_TASK TO COMPLETE_. Below are records. Find each line in them that holds the word "MASJID" and copy it.

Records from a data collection
-----

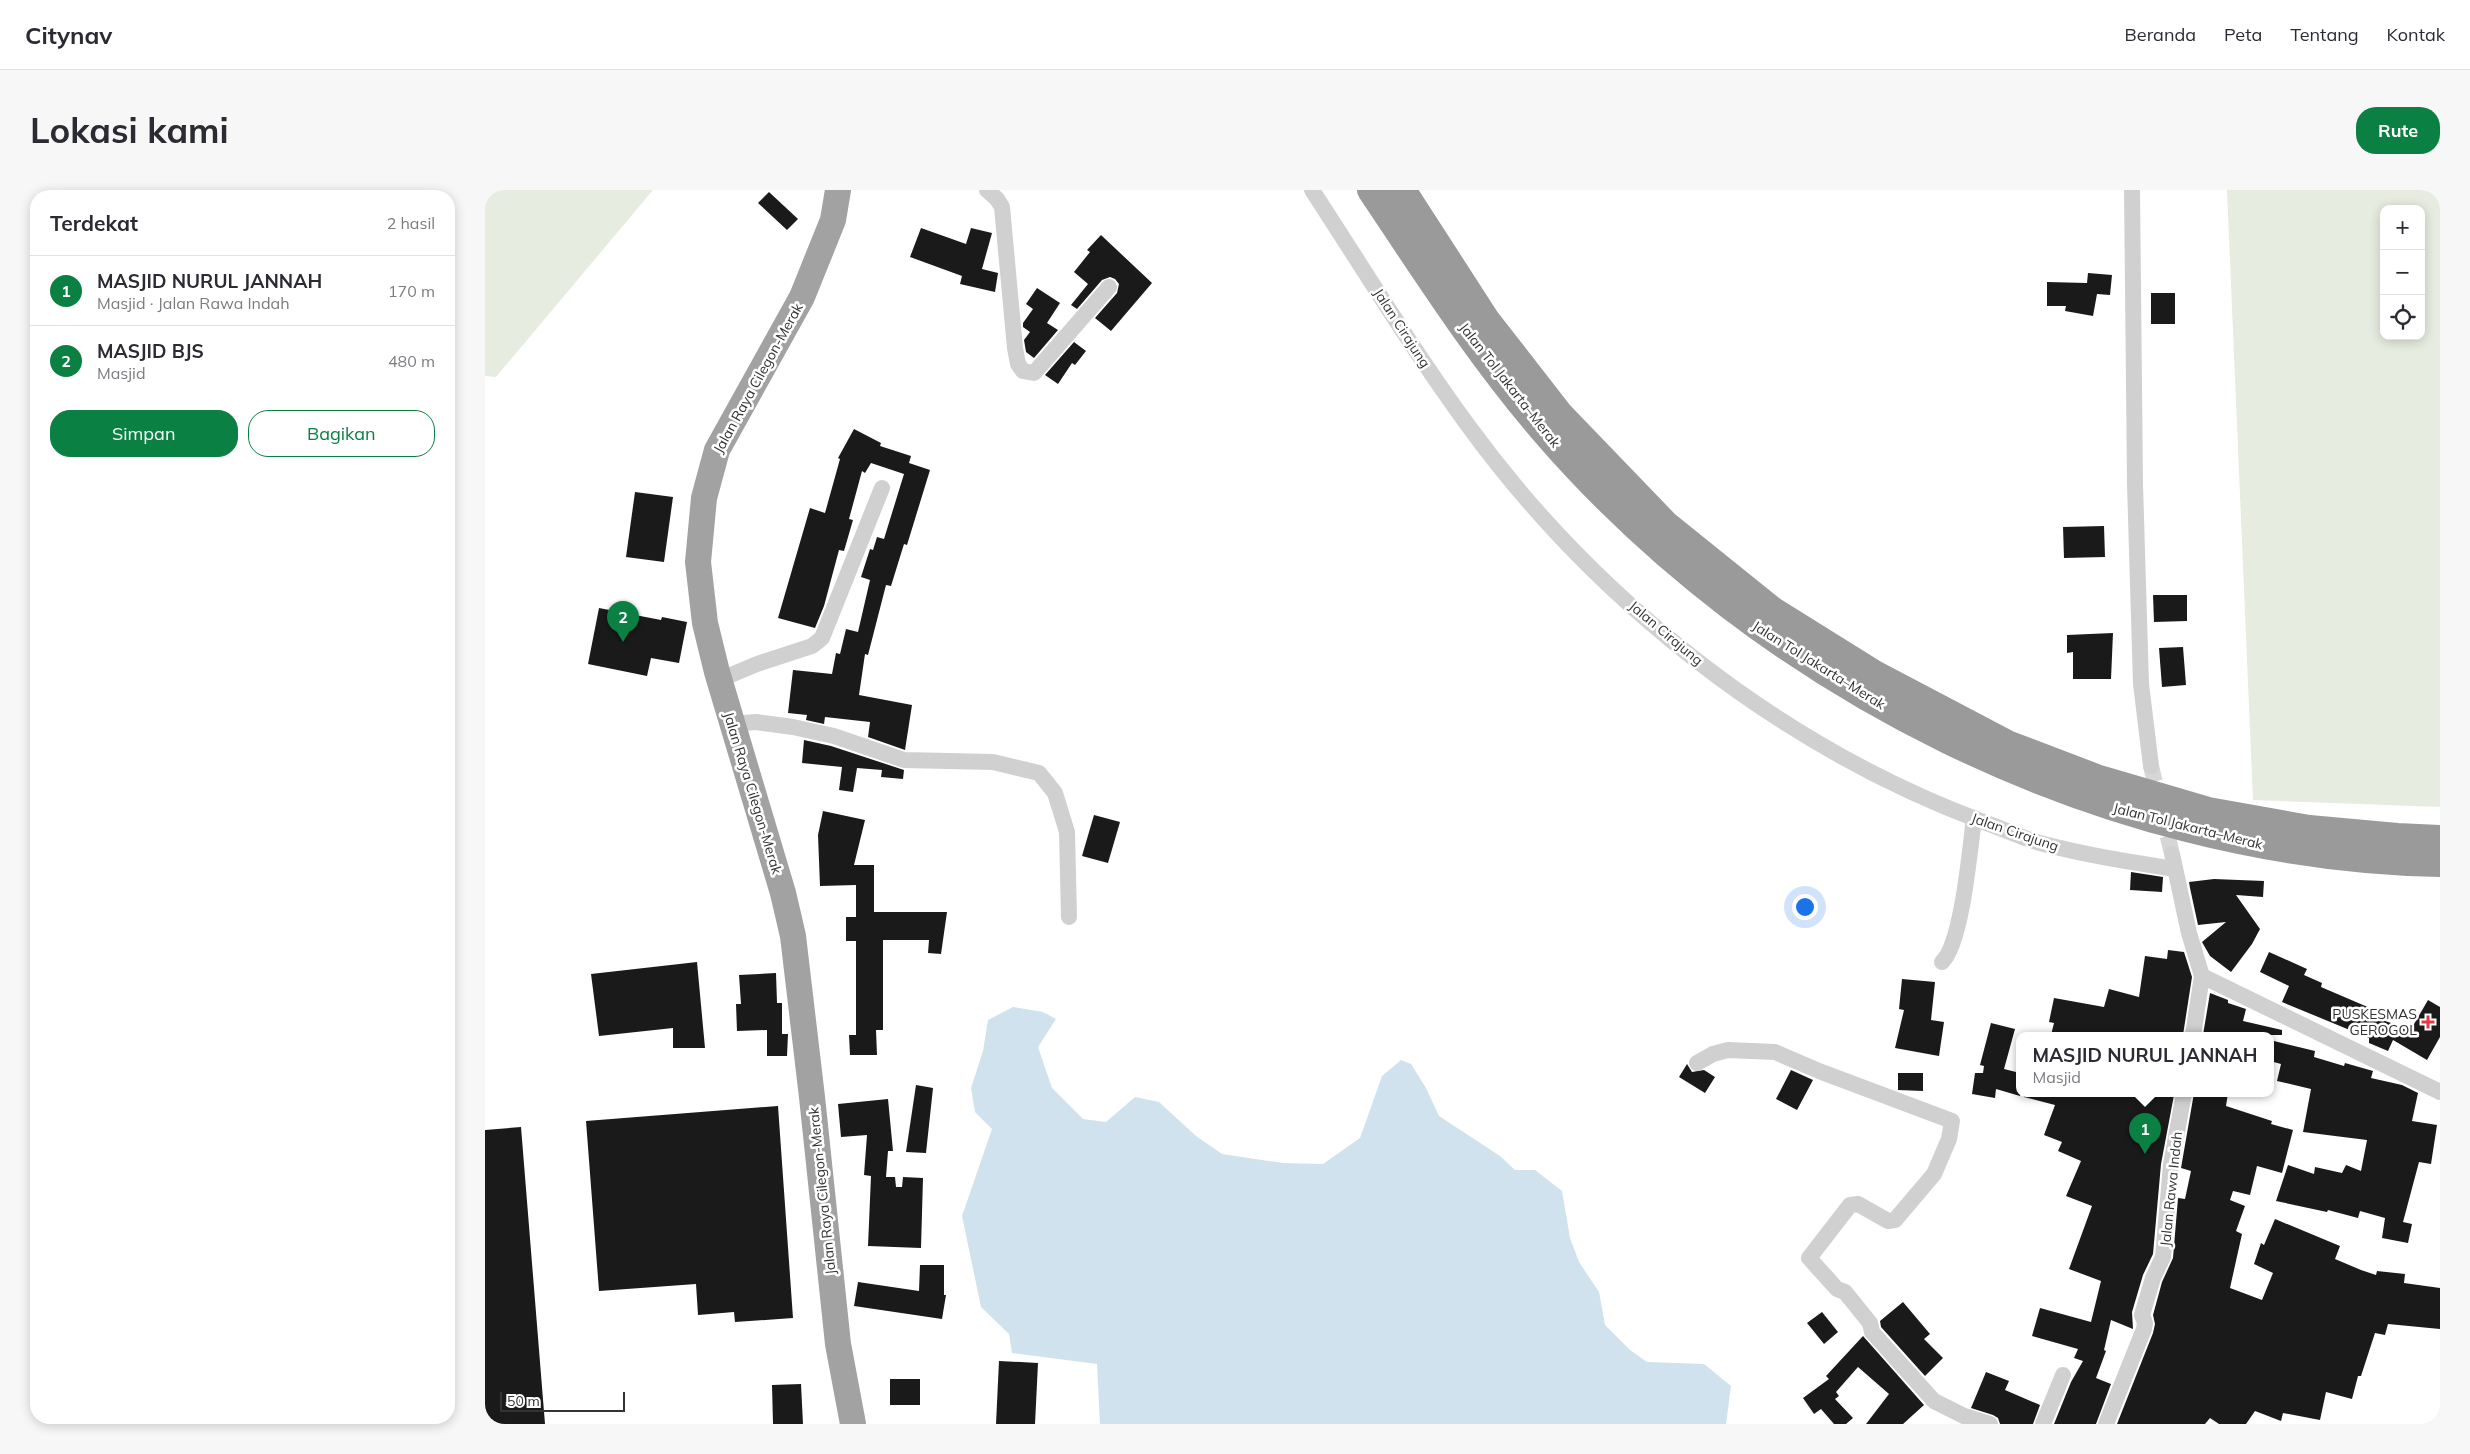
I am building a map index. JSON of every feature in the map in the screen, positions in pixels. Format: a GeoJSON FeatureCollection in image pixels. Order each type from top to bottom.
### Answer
{"type":"FeatureCollection","features":[{"type":"Feature","properties":{"kind":"highway","name":"Jalan Raya Cilegon-Merak"},"geometry":{"type":"LineString","coordinates":[[838,190],[833,220],[802,297],[717,450],[709,474],[700,524],[698,562],[705,623],[719,680],[783,894],[793,936],[838,1344],[853,1424]]}},
{"type":"Feature","properties":{"kind":"highway","name":"Jalan Tol Jakarta–Merak"},"geometry":{"type":"LineString","coordinates":[[1371,190],[1466,332],[1545,432],[1593,483],[1658,548],[1751,624],[1854,690],[1996,764],[2109,807],[2202,832],[2308,854],[2396,862],[2440,863]]}},
{"type":"Feature","properties":{"kind":"highway","name":"Jalan Tol Jakarta–Merak"},"geometry":{"type":"LineString","coordinates":[[1402,190],[1486,320],[1560,415],[1666,525],[1773,611],[1873,674],[2007,744],[2099,779],[2208,811],[2309,829],[2397,838],[2440,839]]}},
{"type":"Feature","properties":{"kind":"street"},"geometry":{"type":"LineString","coordinates":[[987,190],[997,199],[1002,207],[1015,348],[1018,364],[1023,371],[1034,372],[1109,287]]}},
{"type":"Feature","properties":{"kind":"street","name":"Jalan Cirajung"},"geometry":{"type":"LineString","coordinates":[[1312,190],[1467,425],[1529,501],[1597,574],[1693,658],[1785,723],[1869,772],[1926,800],[2038,842],[2087,854],[2173,861],[2189,933],[2202,976]]}},
{"type":"Feature","properties":{"kind":"street"},"geometry":{"type":"LineString","coordinates":[[2132,190],[2135,484],[2141,674],[2151,766]]}},
{"type":"Feature","properties":{"kind":"street"},"geometry":{"type":"LineString","coordinates":[[719,680],[757,664],[812,646],[822,638],[882,488]]}},
{"type":"Feature","properties":{"kind":"street"},"geometry":{"type":"LineString","coordinates":[[732,724],[756,722],[793,727],[834,736],[905,760],[993,762],[1039,773],[1055,792],[1067,832],[1069,917]]}},
{"type":"Feature","properties":{"kind":"street"},"geometry":{"type":"LineString","coordinates":[[1942,962],[1949,956],[1955,936],[1967,876],[1974,818]]}},
{"type":"Feature","properties":{"kind":"street"},"geometry":{"type":"LineString","coordinates":[[2193,1032],[2202,976],[2440,1092]]}},
{"type":"Feature","properties":{"kind":"street"},"geometry":{"type":"LineString","coordinates":[[1697,1063],[1713,1054],[1728,1050],[1775,1052],[1819,1072],[1953,1122],[1949,1139],[1934,1174],[1895,1220],[1888,1222],[1858,1204],[1850,1204],[1809,1258],[1837,1289],[1845,1292],[1870,1323],[1872,1332],[1934,1401],[1964,1416],[1990,1424]]}},
{"type":"Feature","properties":{"kind":"street","name":"Jalan Rawa Indah"},"geometry":{"type":"LineString","coordinates":[[2106,1424],[2145,1329],[2142,1315],[2153,1278],[2163,1257],[2171,1165],[2183,1097]]}},
{"type":"Feature","properties":{"kind":"street"},"geometry":{"type":"LineString","coordinates":[[2043,1424],[2063,1375]]}},
{"type":"Feature","properties":{"kind":"shaded area"},"geometry":{"type":"Polygon","coordinates":[[[485,190],[653,190],[496,377],[485,376],[485,190]]]}},
{"type":"Feature","properties":{"kind":"shaded area"},"geometry":{"type":"Polygon","coordinates":[[[2227,190],[2440,190],[2440,807],[2253,800],[2227,190]]]}},
{"type":"Feature","properties":{"kind":"water"},"geometry":{"type":"Polygon","coordinates":[[[1013,1007],[1043,1012],[1056,1019],[1038,1047],[1052,1088],[1083,1119],[1106,1122],[1135,1097],[1159,1102],[1196,1136],[1222,1154],[1283,1163],[1323,1164],[1360,1138],[1382,1076],[1401,1060],[1411,1064],[1426,1088],[1439,1116],[1500,1156],[1515,1170],[1535,1170],[1562,1191],[1570,1238],[1579,1262],[1599,1292],[1605,1325],[1630,1350],[1647,1362],[1704,1364],[1731,1386],[1726,1424],[1100,1424],[1097,1364],[1012,1353],[1009,1334],[981,1307],[962,1216],[992,1129],[975,1112],[971,1088],[983,1051],[988,1020],[1013,1007]]]}},
{"type":"Feature","properties":{"kind":"building"},"geometry":{"type":"Polygon","coordinates":[[[769,192],[798,219],[787,230],[758,203],[769,192]]]}},
{"type":"Feature","properties":{"kind":"building"},"geometry":{"type":"Polygon","coordinates":[[[921,228],[966,244],[971,228],[992,233],[982,269],[998,273],[995,292],[960,284],[962,276],[910,257],[921,228]]]}},
{"type":"Feature","properties":{"kind":"building"},"geometry":{"type":"Polygon","coordinates":[[[1101,235],[1152,283],[1111,331],[1095,318],[1117,293],[1119,284],[1115,279],[1110,277],[1102,280],[1077,309],[1071,305],[1088,284],[1074,272],[1090,252],[1087,250],[1101,235]]]}},
{"type":"Feature","properties":{"kind":"building"},"geometry":{"type":"Polygon","coordinates":[[[2088,273],[2112,275],[2110,295],[2097,294],[2093,316],[2065,311],[2066,306],[2047,306],[2047,282],[2087,283],[2088,273]]]}},
{"type":"Feature","properties":{"kind":"building"},"geometry":{"type":"Polygon","coordinates":[[[1037,288],[1060,303],[1047,323],[1058,330],[1034,358],[1026,352],[1024,340],[1030,332],[1023,327],[1023,323],[1033,309],[1026,304],[1037,288]]]}},
{"type":"Feature","properties":{"kind":"building"},"geometry":{"type":"Polygon","coordinates":[[[2151,293],[2175,293],[2175,324],[2151,324],[2151,293]]]}},
{"type":"Feature","properties":{"kind":"building"},"geometry":{"type":"Polygon","coordinates":[[[1074,342],[1086,351],[1075,365],[1072,363],[1058,384],[1045,375],[1074,342]]]}},
{"type":"Feature","properties":{"kind":"building"},"geometry":{"type":"Polygon","coordinates":[[[854,429],[881,443],[880,446],[911,456],[909,463],[930,470],[907,545],[904,544],[891,586],[886,585],[868,655],[865,654],[859,695],[912,705],[905,750],[868,737],[870,722],[825,717],[824,724],[806,720],[807,715],[788,713],[793,670],[832,674],[836,653],[840,654],[846,629],[858,632],[870,580],[861,577],[870,549],[873,550],[877,537],[884,539],[904,474],[871,463],[865,473],[862,471],[849,519],[853,520],[844,551],[839,550],[824,606],[815,628],[778,618],[810,508],[825,513],[840,459],[838,458],[854,429]]]}},
{"type":"Feature","properties":{"kind":"building"},"geometry":{"type":"Polygon","coordinates":[[[635,492],[673,497],[664,562],[626,557],[635,492]]]}},
{"type":"Feature","properties":{"kind":"building"},"geometry":{"type":"Polygon","coordinates":[[[2104,526],[2105,557],[2064,558],[2063,527],[2104,526]]]}},
{"type":"Feature","properties":{"kind":"building"},"geometry":{"type":"Polygon","coordinates":[[[2153,595],[2187,595],[2187,621],[2154,622],[2153,595]]]}},
{"type":"Feature","properties":{"kind":"building"},"geometry":{"type":"Polygon","coordinates":[[[599,608],[661,620],[662,617],[687,622],[679,663],[651,658],[647,676],[588,664],[599,608]]]}},
{"type":"Feature","properties":{"kind":"building"},"geometry":{"type":"Polygon","coordinates":[[[2113,633],[2111,679],[2073,679],[2073,652],[2067,653],[2067,635],[2113,633]]]}},
{"type":"Feature","properties":{"kind":"building"},"geometry":{"type":"Polygon","coordinates":[[[2183,647],[2186,685],[2162,687],[2159,648],[2183,647]]]}},
{"type":"Feature","properties":{"kind":"building"},"geometry":{"type":"Polygon","coordinates":[[[804,740],[831,746],[904,770],[903,779],[881,777],[882,770],[857,768],[853,792],[839,790],[842,767],[802,763],[804,740]]]}},
{"type":"Feature","properties":{"kind":"building"},"geometry":{"type":"Polygon","coordinates":[[[823,811],[865,820],[854,865],[874,865],[874,912],[947,912],[941,954],[928,953],[929,940],[883,940],[883,1030],[876,1030],[877,1055],[850,1055],[849,1035],[856,1035],[856,941],[846,941],[846,917],[856,917],[856,885],[820,886],[818,835],[823,811]]]}},
{"type":"Feature","properties":{"kind":"building"},"geometry":{"type":"Polygon","coordinates":[[[1094,815],[1120,822],[1108,863],[1082,856],[1094,815]]]}},
{"type":"Feature","properties":{"kind":"building"},"geometry":{"type":"Polygon","coordinates":[[[2131,872],[2163,877],[2162,892],[2130,890],[2131,872]]]}},
{"type":"Feature","properties":{"kind":"building"},"geometry":{"type":"Polygon","coordinates":[[[2214,879],[2264,881],[2263,897],[2236,895],[2260,929],[2252,944],[2231,972],[2210,956],[2202,942],[2226,922],[2198,925],[2190,888],[2189,882],[2214,879]]]}},
{"type":"Feature","properties":{"kind":"building"},"geometry":{"type":"Polygon","coordinates":[[[2168,950],[2184,952],[2192,977],[2183,1032],[2052,1032],[2054,1023],[2049,1022],[2054,998],[2104,1007],[2109,989],[2139,997],[2145,956],[2167,959],[2168,950]]]}},
{"type":"Feature","properties":{"kind":"building"},"geometry":{"type":"Polygon","coordinates":[[[2269,952],[2307,969],[2304,975],[2322,983],[2321,987],[2377,1011],[2374,1016],[2410,1031],[2428,1000],[2440,1007],[2440,1037],[2427,1060],[2393,1040],[2388,1051],[2369,1043],[2369,1038],[2282,1002],[2289,986],[2260,972],[2269,952]]]}},
{"type":"Feature","properties":{"kind":"building"},"geometry":{"type":"Polygon","coordinates":[[[697,962],[705,1048],[673,1048],[673,1028],[599,1036],[591,974],[697,962]]]}},
{"type":"Feature","properties":{"kind":"building"},"geometry":{"type":"Polygon","coordinates":[[[776,973],[777,1003],[782,1003],[782,1034],[788,1034],[787,1056],[767,1056],[767,1030],[737,1031],[736,1004],[741,1004],[739,975],[776,973]]]}},
{"type":"Feature","properties":{"kind":"building"},"geometry":{"type":"Polygon","coordinates":[[[1902,979],[1935,982],[1931,1020],[1944,1022],[1939,1056],[1895,1048],[1904,1010],[1899,1009],[1902,979]]]}},
{"type":"Feature","properties":{"kind":"building"},"geometry":{"type":"Polygon","coordinates":[[[2210,993],[2228,1000],[2228,1003],[2246,1009],[2243,1021],[2282,1030],[2282,1035],[2274,1035],[2274,1032],[2204,1032],[2210,993]]]}},
{"type":"Feature","properties":{"kind":"building"},"geometry":{"type":"Polygon","coordinates":[[[1991,1023],[2015,1029],[2004,1069],[2016,1072],[2016,1095],[1996,1089],[1995,1098],[1972,1094],[1975,1073],[1983,1073],[1984,1066],[1980,1065],[1991,1023]]]}},
{"type":"Feature","properties":{"kind":"building"},"geometry":{"type":"Polygon","coordinates":[[[2274,1041],[2315,1051],[2314,1057],[2344,1066],[2345,1063],[2373,1071],[2371,1078],[2402,1085],[2418,1093],[2412,1121],[2437,1125],[2431,1164],[2419,1162],[2403,1222],[2412,1224],[2408,1243],[2382,1238],[2385,1218],[2360,1211],[2358,1218],[2328,1210],[2327,1212],[2276,1201],[2288,1165],[2314,1174],[2315,1167],[2342,1173],[2346,1165],[2361,1171],[2367,1140],[2303,1132],[2311,1089],[2277,1081],[2281,1064],[2274,1062],[2274,1041]]]}},
{"type":"Feature","properties":{"kind":"building"},"geometry":{"type":"Polygon","coordinates":[[[1687,1064],[1692,1072],[1704,1070],[1715,1077],[1705,1093],[1679,1077],[1687,1064]]]}},
{"type":"Feature","properties":{"kind":"building"},"geometry":{"type":"Polygon","coordinates":[[[1791,1070],[1813,1080],[1797,1110],[1776,1099],[1791,1070]]]}},
{"type":"Feature","properties":{"kind":"building"},"geometry":{"type":"Polygon","coordinates":[[[1898,1073],[1923,1073],[1923,1091],[1898,1090],[1898,1073]]]}},
{"type":"Feature","properties":{"kind":"building"},"geometry":{"type":"Polygon","coordinates":[[[916,1085],[933,1088],[926,1153],[906,1152],[916,1085]]]}},
{"type":"Feature","properties":{"kind":"building"},"geometry":{"type":"Polygon","coordinates":[[[2024,1097],[2174,1097],[2161,1164],[2153,1254],[2143,1275],[2132,1312],[2133,1329],[2111,1320],[2104,1350],[2106,1351],[2096,1378],[2111,1384],[2096,1424],[2054,1424],[2071,1382],[2083,1361],[2074,1358],[2078,1349],[2032,1336],[2040,1308],[2091,1322],[2101,1281],[2069,1269],[2092,1206],[2066,1196],[2081,1161],[2058,1151],[2062,1142],[2044,1135],[2055,1105],[2024,1097]]]}},
{"type":"Feature","properties":{"kind":"building"},"geometry":{"type":"Polygon","coordinates":[[[2193,1097],[2227,1097],[2226,1106],[2272,1121],[2271,1124],[2293,1130],[2282,1173],[2257,1166],[2250,1195],[2233,1191],[2230,1200],[2245,1206],[2236,1231],[2242,1234],[2230,1288],[2262,1300],[2273,1273],[2254,1264],[2261,1243],[2264,1245],[2275,1219],[2340,1246],[2335,1259],[2361,1270],[2376,1275],[2377,1271],[2405,1274],[2404,1283],[2440,1288],[2440,1329],[2388,1324],[2385,1335],[2375,1333],[2361,1376],[2358,1376],[2352,1399],[2326,1392],[2320,1420],[2283,1413],[2281,1421],[2255,1411],[2246,1424],[2219,1424],[2210,1418],[2205,1424],[2117,1424],[2153,1333],[2155,1324],[2153,1315],[2162,1282],[2173,1258],[2178,1198],[2185,1199],[2191,1171],[2181,1168],[2193,1097]]]}},
{"type":"Feature","properties":{"kind":"building"},"geometry":{"type":"Polygon","coordinates":[[[888,1099],[893,1151],[888,1151],[886,1177],[895,1177],[896,1187],[902,1187],[903,1177],[923,1178],[921,1248],[868,1246],[871,1176],[864,1175],[867,1135],[841,1137],[838,1104],[888,1099]]]}},
{"type":"Feature","properties":{"kind":"building"},"geometry":{"type":"Polygon","coordinates":[[[778,1106],[793,1318],[735,1322],[734,1312],[698,1315],[696,1284],[599,1291],[586,1121],[778,1106]]]}},
{"type":"Feature","properties":{"kind":"building"},"geometry":{"type":"Polygon","coordinates":[[[521,1127],[545,1424],[485,1424],[485,1130],[521,1127]]]}},
{"type":"Feature","properties":{"kind":"building"},"geometry":{"type":"Polygon","coordinates":[[[920,1265],[944,1265],[944,1295],[946,1295],[942,1319],[854,1306],[858,1282],[919,1291],[920,1265]]]}},
{"type":"Feature","properties":{"kind":"building"},"geometry":{"type":"Polygon","coordinates":[[[1903,1302],[1930,1334],[1924,1339],[1943,1358],[1925,1376],[1881,1327],[1880,1321],[1903,1302]]]}},
{"type":"Feature","properties":{"kind":"building"},"geometry":{"type":"Polygon","coordinates":[[[1822,1312],[1838,1332],[1824,1344],[1807,1323],[1822,1312]]]}},
{"type":"Feature","properties":{"kind":"building"},"geometry":{"type":"Polygon","coordinates":[[[1863,1336],[1924,1405],[1903,1424],[1866,1424],[1889,1394],[1858,1367],[1836,1392],[1839,1396],[1835,1399],[1853,1418],[1846,1424],[1834,1424],[1821,1409],[1814,1414],[1803,1398],[1829,1379],[1826,1376],[1863,1336]]]}},
{"type":"Feature","properties":{"kind":"building"},"geometry":{"type":"Polygon","coordinates":[[[999,1361],[1038,1363],[1035,1424],[996,1424],[999,1361]]]}},
{"type":"Feature","properties":{"kind":"building"},"geometry":{"type":"Polygon","coordinates":[[[1986,1372],[2009,1381],[2005,1390],[2040,1405],[2033,1424],[2000,1424],[1998,1418],[1993,1415],[1971,1408],[1986,1372]]]}},
{"type":"Feature","properties":{"kind":"building"},"geometry":{"type":"Polygon","coordinates":[[[890,1379],[920,1379],[920,1405],[890,1405],[890,1379]]]}},
{"type":"Feature","properties":{"kind":"building"},"geometry":{"type":"Polygon","coordinates":[[[801,1384],[803,1424],[773,1424],[772,1385],[801,1384]]]}},
{"type":"Feature","properties":{"kind":"tunnel"},"geometry":{"type":"LineString","coordinates":[[2151,766],[2172,854]]}},
{"type":"Feature","properties":{"kind":"place","name":"MASJID BJS"},"geometry":{"type":"Point","coordinates":[623,642]}},
{"type":"Feature","properties":{"kind":"place","name":"PUSKESMAS GEROGOL"},"geometry":{"type":"Point","coordinates":[2428,1022]}},
{"type":"Feature","properties":{"kind":"place","name":"MASJID NURUL JANNAH"},"geometry":{"type":"Point","coordinates":[2145,1154]}}]}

-----

_SOLUTION TO THIS TASK_.
{"type":"Feature","properties":{"kind":"place","name":"MASJID BJS"},"geometry":{"type":"Point","coordinates":[623,642]}},
{"type":"Feature","properties":{"kind":"place","name":"MASJID NURUL JANNAH"},"geometry":{"type":"Point","coordinates":[2145,1154]}}]}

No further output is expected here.